Por años, el doctor Tulio Simmoncini, oncólogo italiano, ha estado tratando el cáncer y destruyendo tumores mediante el uso de bicarbonato de sodio.
El doctor Simmoncini manifiesta:
“El bicarbonato de sodio es un remedio seguro, extremadamente barato e innegablemente efectivo cuando se trata de tejidos cancerosos”.
Las bacterias y hongos envenenan, estresan y debilitan nuestro sistema inmunológico y está comprobado que la mayoría de las enfermedades inmunológicas y condiciones infecciosas, son causadas o empeoradas por la presencia de bacterias y hongos.Para frenar el envejecimiento y recuperar la salud, es necesario revertir el daño del ácido en las células mediante una dieta alcalinizante.
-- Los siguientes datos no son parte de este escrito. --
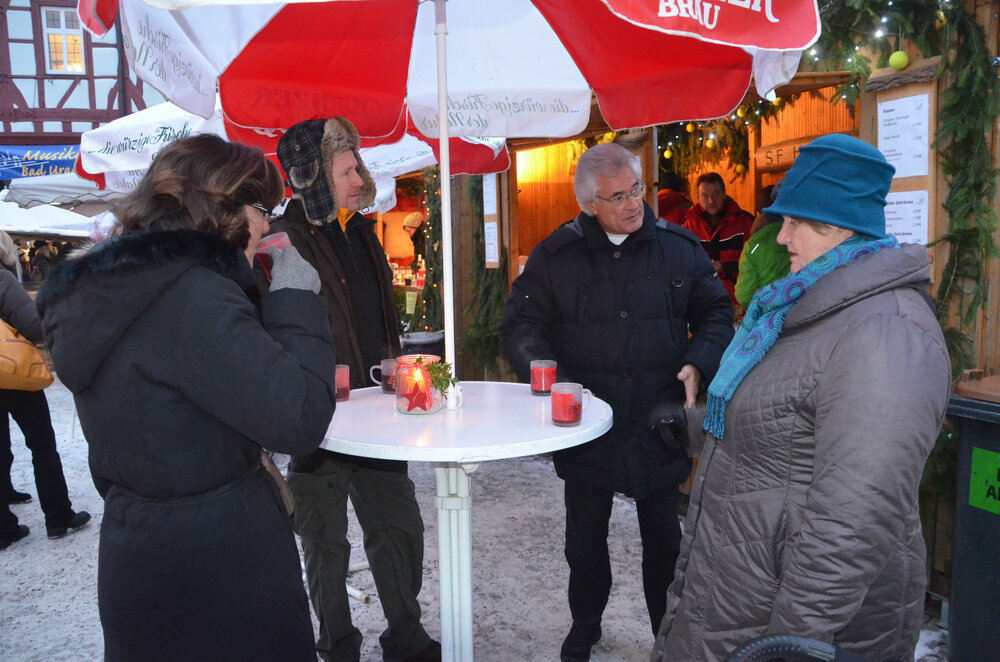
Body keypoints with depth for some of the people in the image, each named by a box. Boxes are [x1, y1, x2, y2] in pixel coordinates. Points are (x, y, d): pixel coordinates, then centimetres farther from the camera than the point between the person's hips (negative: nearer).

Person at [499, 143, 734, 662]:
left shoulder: (679, 247, -1)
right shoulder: (555, 256, -5)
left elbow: (717, 313, 8)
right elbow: (520, 328, -4)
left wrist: (698, 362, -10)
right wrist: (555, 381, -20)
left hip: (658, 427, 1)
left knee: (663, 540, 18)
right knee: (584, 542, 17)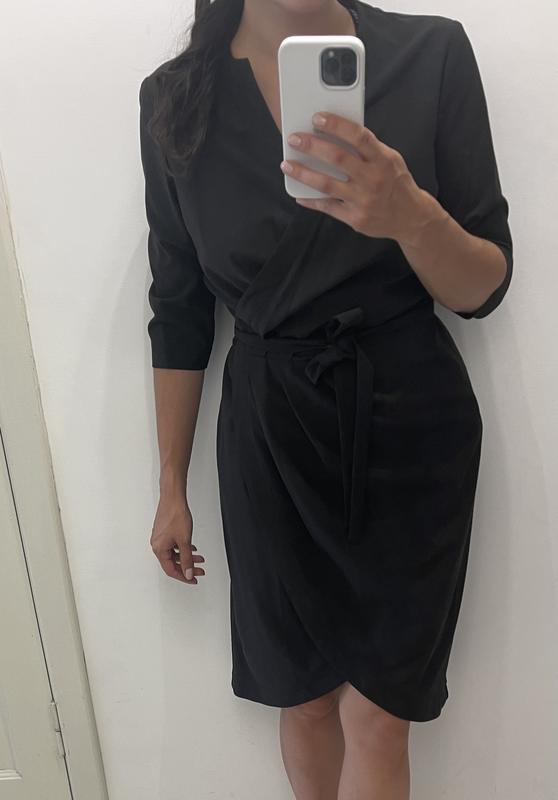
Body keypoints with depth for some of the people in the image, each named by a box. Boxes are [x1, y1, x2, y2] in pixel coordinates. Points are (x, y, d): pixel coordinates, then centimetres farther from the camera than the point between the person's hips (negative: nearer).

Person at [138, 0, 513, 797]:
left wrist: (412, 215, -28)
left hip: (412, 419, -1)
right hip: (269, 430, 2)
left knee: (375, 714, 6)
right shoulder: (175, 97, -2)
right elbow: (180, 309, 4)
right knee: (305, 698, 14)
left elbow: (485, 288, -6)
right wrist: (172, 486, 7)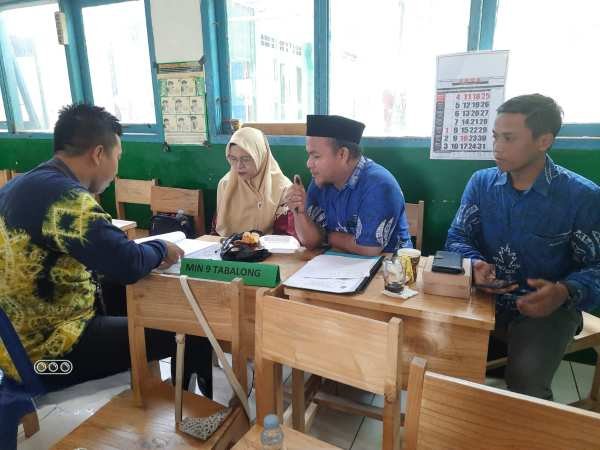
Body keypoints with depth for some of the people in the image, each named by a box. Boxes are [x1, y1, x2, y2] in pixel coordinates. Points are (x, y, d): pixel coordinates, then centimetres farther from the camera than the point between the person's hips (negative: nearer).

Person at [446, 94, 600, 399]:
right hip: (485, 298, 3)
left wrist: (565, 292, -29)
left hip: (547, 308, -2)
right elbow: (457, 238, 0)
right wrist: (475, 265, -23)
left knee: (526, 381, -26)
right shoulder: (481, 182, 0)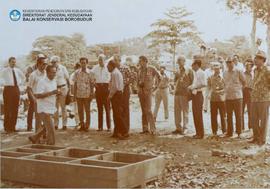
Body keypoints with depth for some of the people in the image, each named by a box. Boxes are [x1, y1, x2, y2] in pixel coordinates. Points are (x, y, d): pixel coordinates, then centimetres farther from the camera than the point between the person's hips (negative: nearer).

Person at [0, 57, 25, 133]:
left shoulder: (17, 70, 10)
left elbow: (23, 77, 26)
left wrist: (20, 84, 13)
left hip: (16, 89, 5)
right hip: (8, 89, -5)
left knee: (15, 109, 5)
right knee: (7, 108, -3)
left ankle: (13, 127, 13)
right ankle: (7, 127, 3)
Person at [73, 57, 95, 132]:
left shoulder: (90, 73, -2)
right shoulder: (77, 73, 5)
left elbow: (92, 84, 0)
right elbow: (75, 84, 8)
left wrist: (91, 94, -5)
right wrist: (74, 94, 4)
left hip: (87, 95, -3)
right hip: (79, 95, 3)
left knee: (87, 111, 3)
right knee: (80, 111, 8)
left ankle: (87, 126, 10)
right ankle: (82, 125, 19)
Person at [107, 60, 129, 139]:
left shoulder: (114, 73, -14)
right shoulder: (118, 72, 18)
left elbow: (115, 87, -22)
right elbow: (121, 85, 21)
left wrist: (110, 96, -13)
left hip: (116, 95, -10)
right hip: (119, 94, 10)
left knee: (118, 115, -10)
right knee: (116, 115, 13)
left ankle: (125, 133, -10)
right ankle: (116, 132, 17)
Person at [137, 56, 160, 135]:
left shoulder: (152, 69, -5)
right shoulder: (139, 69, 11)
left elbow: (159, 78, -1)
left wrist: (156, 87, -1)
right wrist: (139, 84, 8)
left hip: (148, 91, -6)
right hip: (141, 92, 6)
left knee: (148, 110, -13)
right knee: (143, 111, 7)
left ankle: (152, 129, -9)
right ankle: (145, 129, 13)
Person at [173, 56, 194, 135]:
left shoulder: (189, 70, -1)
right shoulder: (178, 71, 18)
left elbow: (192, 81, -4)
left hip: (185, 93, -7)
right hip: (177, 93, 7)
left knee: (185, 111, -4)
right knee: (177, 111, 7)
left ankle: (184, 128, 1)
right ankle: (178, 128, 14)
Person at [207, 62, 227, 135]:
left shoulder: (223, 77, 5)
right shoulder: (210, 78, 10)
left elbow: (226, 88, 3)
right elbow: (209, 88, 8)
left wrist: (219, 91, -12)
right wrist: (213, 90, -11)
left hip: (222, 99, -1)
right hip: (213, 99, 1)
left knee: (223, 116, 2)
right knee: (213, 116, 3)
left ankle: (224, 131, 11)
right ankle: (214, 131, 12)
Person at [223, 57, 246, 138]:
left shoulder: (238, 72, -3)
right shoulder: (225, 73, 11)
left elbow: (244, 83, 5)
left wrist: (238, 88, 8)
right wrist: (226, 90, 13)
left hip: (237, 96, -4)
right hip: (228, 97, 4)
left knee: (238, 116, 0)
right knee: (229, 116, 8)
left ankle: (239, 132, 9)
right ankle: (229, 132, 16)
Es hora de hacer los cambios necesarios en nuestro estilo de vida, para que nuestro cuerpo vuelva a un estado de balance y armonía.Una adecuada provisión de estas cuatro sales de bicarbonato (sodio, magnesio, potasio y calcio), es la mejor protección contra el envejecimiento y toda enfermedad, incluyendo el cáncer, además de que mejoran el rendimiento atlético y al mejorar la salud en general, logran mejorar también el estado de ánimo y de energías.
“Durante los recientes juegos olímpicos de Beijing, varios de los principales atletas mejoraron su rendimiento e incluso lograron romper algunos records, ingiriendo una cucharada de bicarbonato de sodio diariamente”.